I had a couple of hours to kill before a meeting yesterday afternoon so I made a 20-mile detour and dropped in on a huge Chevy/Cadillac dealership in Gilroy to have a look at the 2016 Volt as I'm really curious about their regen paddle which some of the commentary says is what's implemented on the Bolt.
Left my partially-disabled friend in the car but then cooled my heels for a few minutes while being totally ignored - I either don't fit their typical customer profile or else they saw me drive up in the i-MiEV.
Anyway, when I finally connected with someone they said they didn't have one and that Volts sell out immediately after they get them and the next one was coming in three weeks and was already spoken for but I could see it then. I didn't bother engaging them in conversation about either the SparkEV or Bolt, nor to charge my car (the person graciously said I was welcome to do that), as I felt like a fish out of water in this showroom.

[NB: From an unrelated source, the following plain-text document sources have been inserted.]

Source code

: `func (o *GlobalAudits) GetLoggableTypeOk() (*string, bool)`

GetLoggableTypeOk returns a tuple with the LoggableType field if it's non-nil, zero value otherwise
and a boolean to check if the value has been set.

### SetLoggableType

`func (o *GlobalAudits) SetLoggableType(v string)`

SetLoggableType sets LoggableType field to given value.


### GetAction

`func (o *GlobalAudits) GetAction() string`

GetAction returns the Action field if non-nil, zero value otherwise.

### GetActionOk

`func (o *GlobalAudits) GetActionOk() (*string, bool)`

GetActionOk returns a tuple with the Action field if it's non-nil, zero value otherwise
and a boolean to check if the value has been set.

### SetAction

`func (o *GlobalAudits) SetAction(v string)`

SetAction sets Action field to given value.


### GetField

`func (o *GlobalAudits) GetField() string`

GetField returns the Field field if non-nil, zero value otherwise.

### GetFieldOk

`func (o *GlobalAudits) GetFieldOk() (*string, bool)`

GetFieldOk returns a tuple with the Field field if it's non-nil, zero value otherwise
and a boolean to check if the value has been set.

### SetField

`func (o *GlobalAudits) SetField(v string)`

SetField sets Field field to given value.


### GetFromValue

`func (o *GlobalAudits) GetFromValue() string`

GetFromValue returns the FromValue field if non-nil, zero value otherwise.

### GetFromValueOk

Although I could have used the DCQC near the dealership, I had no trouble making it to my meeting with two bars flashing at my final destination (having driven almost 60 miles) - avoiding the freeway for the last seven miles from the dealership to the meeting, with my passenger nervously sweating as I gleefully pointed out the almost-empty fuel gauge. It was going to be a long meeting and I had access to a dryer outlet there so it was a matter of emphasizing to him exactly why I wasn't at all worried as I had the RR consistently greater than the GPS distance-to-meeting location and we were on very level ground with no wind and didn't need the heater. After the meeting and dinner and almost-full (CaniOn said 95% SOC) recharge, I impressed the group by pre-heating the i-MiEV before taking off for home into that cold evening.
Which brings me back to the Bolt: the 200-mile range threshold was probably correctly identified by marketeers as necessary to overcome innumerate (love that word!) consumer resistance based on perception rather than reality. I really hope they're successful!